Squirt and sniff: One way to sell a perfume
Alt media campaign hangs squirt guns all over town
By Toni Fitzgerald
Aug 31, 2010
It's not very often that you're allowed, nay encouraged, to point a gun at someone in a public place.
But that was the idea behind a recent alternative media campaign in Israel that used thousands of squirt guns to deliver a messy message.
The water guns themselves were impossible to miss. Brightly colored, with two yellow attachments that held the water supply, they were planted in public places in towns across the country.
The guns were tied by the dozens to park fences and hung from trees. They could even be found tied to the brakes of bicycles.
Each gun had attached to it a short note to which had been applied a sample of the perfume. The perfume, of course, had dried, but the card claimed the perfume could be revived simply by sprinkling a drop of water where the fragrance had been applied.
Which answers the question: Why the water guns? To test out the claim.
"Our mission was to create an unexpected campaign that would motivate consumers to experience the advantage of reactivation technology that will allow the wearer to revive the scent with a single drop of water," says a brief provided by Shelly's Card, the Israeli agency that executed the campaign for Replay perfume.

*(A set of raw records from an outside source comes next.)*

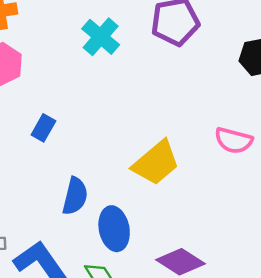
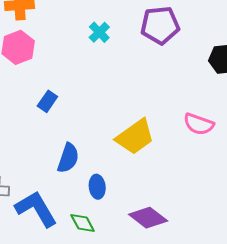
cyan cross: (101, 37) -> (99, 32), size x0.7
blue ellipse: (114, 229) -> (97, 187), size x0.7

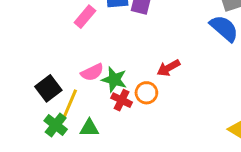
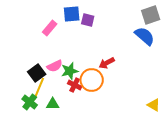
green star: (114, 80) -> (70, 71), turned -30
black square: (48, 88) -> (37, 73), moved
orange circle: (146, 93) -> (92, 80), size x1.5

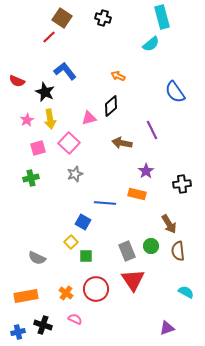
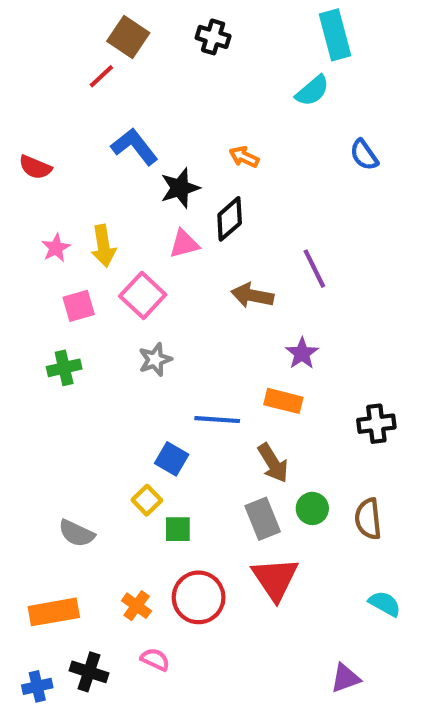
black star: (45, 92) -> (180, 188), moved, turned 30
blue semicircle: (175, 92) -> (364, 155), moved, size x0.7
black cross: (182, 184) -> (376, 424), moved
brown arrow: (169, 224) -> (273, 463), moved

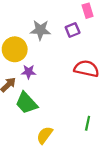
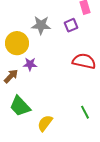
green trapezoid: (26, 103) -> (20, 106), moved
green line: (88, 123) -> (85, 112), turned -40

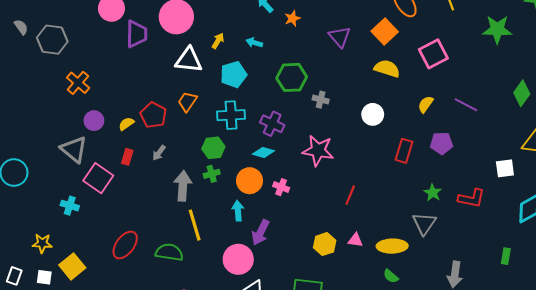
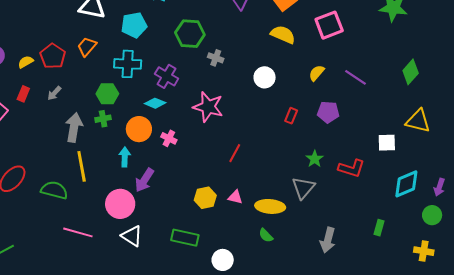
red rectangle: (404, 151) -> (291, 116), size x0.7

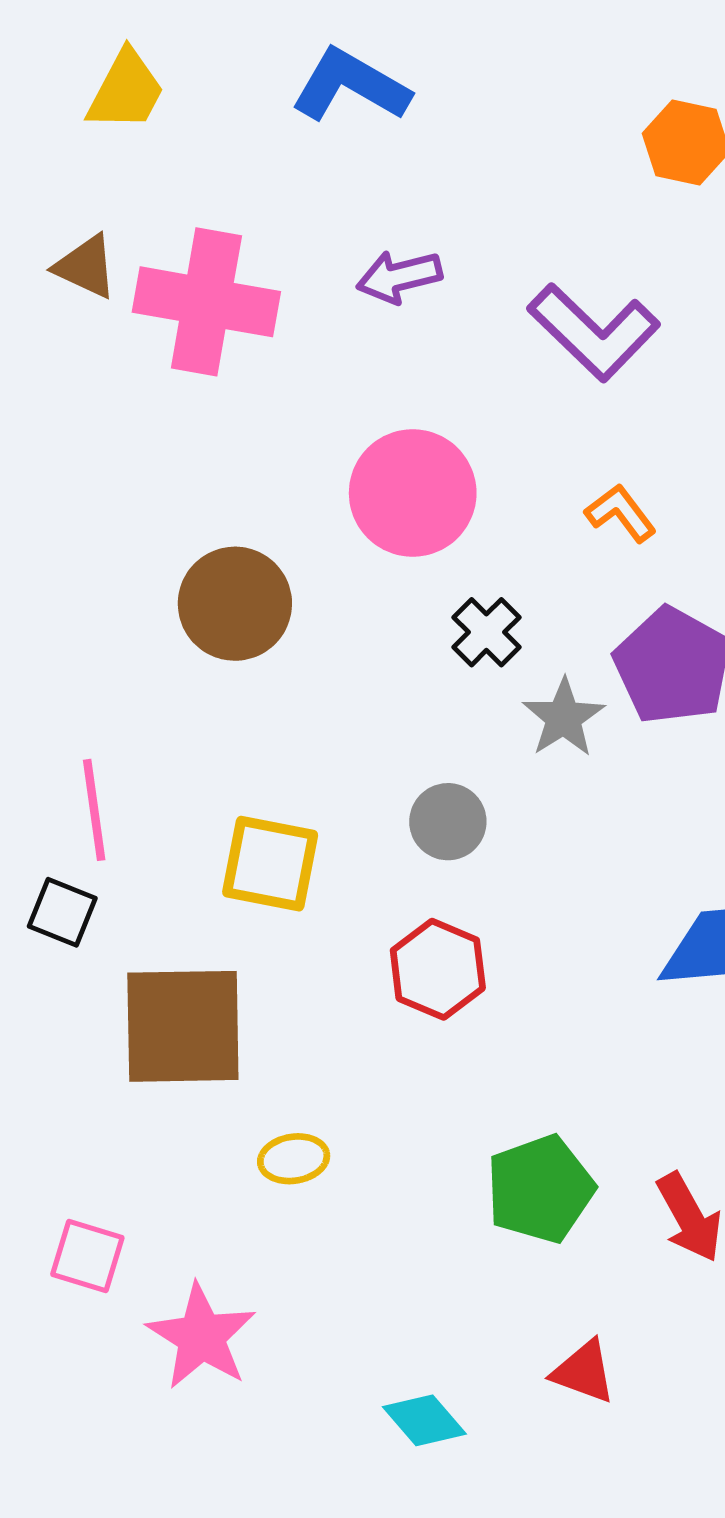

The agency bought tens of thousands of water guns and filled them with 10,000 liters of imported mineral water.
"We can't waste water in Israel," notes the brief.
The water guns and cards were then distributed in mid-February by street teams in cities across the country, including major ones like Tel Aviv, where passersby quickly noticed the guns and picked them up.
Not everyone shot them, but a lot of children got a kick out of playing with them.
The cards attached to the guns also included an invitation to receive a daily text message reminder to refresh the perfume fragrance.
Shelly's Card estimates that 200,000 people saw the water guns during the campaign, and the result was a boost in sales for the perfume.
The stunt succeeded because it was funny and lighthearted, which generally produces better results than pushy, obnoxious alternative media campaigns. And it made a clear connection between the water guns and the product.
Plus, local media loved that Shelly's Card used foreign mineral water rather than domestic, the agency says, leading to more coverage of the stunt.